Earlier this month, the United States Supreme Court heard oral arguments in the case of Missouri v. McNeely . The legal issue presented is “whether a law enforcement officer may obtain a nonconsensual and warrantless blood sample from a drunk driver under the exigent circumstances exception to the Fourth Amendment warrant requirement based upon the natural dissipation of alcohol in the bloodstream?"

In layman terms, the question is whether such warrantless invasions of the body are allowed on the basis that alcohol, once absorbed and distributed in the body, begins to eliminate (i.e., “burn off").

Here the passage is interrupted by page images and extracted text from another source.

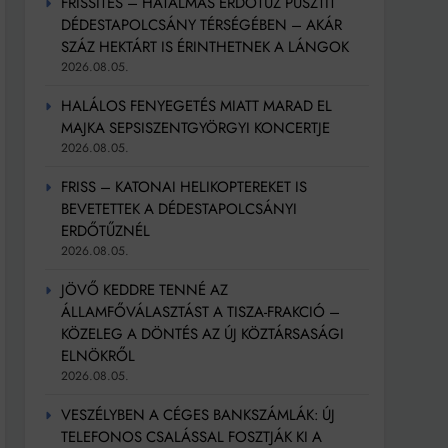
FRISSÍTÉS – HATALMAS ERDŐTŰZ PUSZTÍT
DÉDESTAPOLCSÁNY TÉRSÉGÉBEN – AKÁR
SZÁZ HEKTÁRT IS ÉRINTHETNEK A LÁNGOK
2026.08.05.
HALÁLOS FENYEGETÉS MIATT MARAD EL
MAJKA SEPSISZENTGYÖRGYI KONCERTJE
2026.08.05.
FRISS – KATONAI HELIKOPTEREKET IS
BEVETETTEK A DÉDESTAPOLCSÁNYI
ERDŐTŰZNÉL
2026.08.05.
JÖVŐ KEDDRE TENNÉ AZ
ÁLLAMFŐVÁLASZTÁST A TISZA-FRAKCIÓ –
KÖZELEG A DÖNTÉS AZ ÚJ KÖZTÁRSASÁGI
ELNÖKRŐL
2026.08.05.
VESZÉLYBEN A CÉGES BANKSZÁMLÁK: ÚJ
TELEFONOS CSALÁSSAL FOSZTJÁK KI A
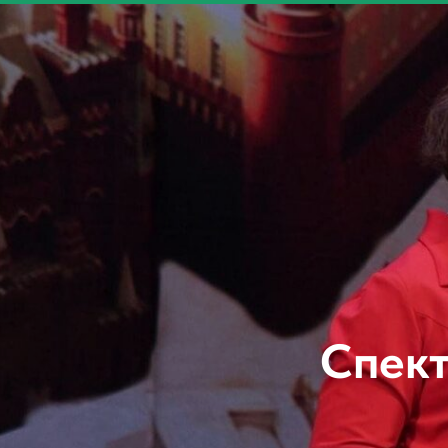
Спект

The Supreme Court of Missouri held that law enforcement agencies may not do so where the opportunity exists for them to quickly apply for a warrant. Warrants may be obtained telephonically, so the delay is generally short if a magistrate is available and the police are not delayed by unusual circumstances.

The prediction here is that the high Court will deem routine warrantless blood draws in connection with drunk driving arrests to be unconstitutional unless the suspect is at least offered an opportunity to provide a breath sample instead. If drug use is suspected, law enforcement officers will need to first obtain a warrant unless there are unusual circumstances justifying an exception to the warrant requirement.

Expect a decision by this summer, and in the meantime, make sure your DUI defense attorney is aware of the possibility that blood-alcohol test results may be excluded from evidence if the decision affirms the Missouri Supreme Court’s ruling.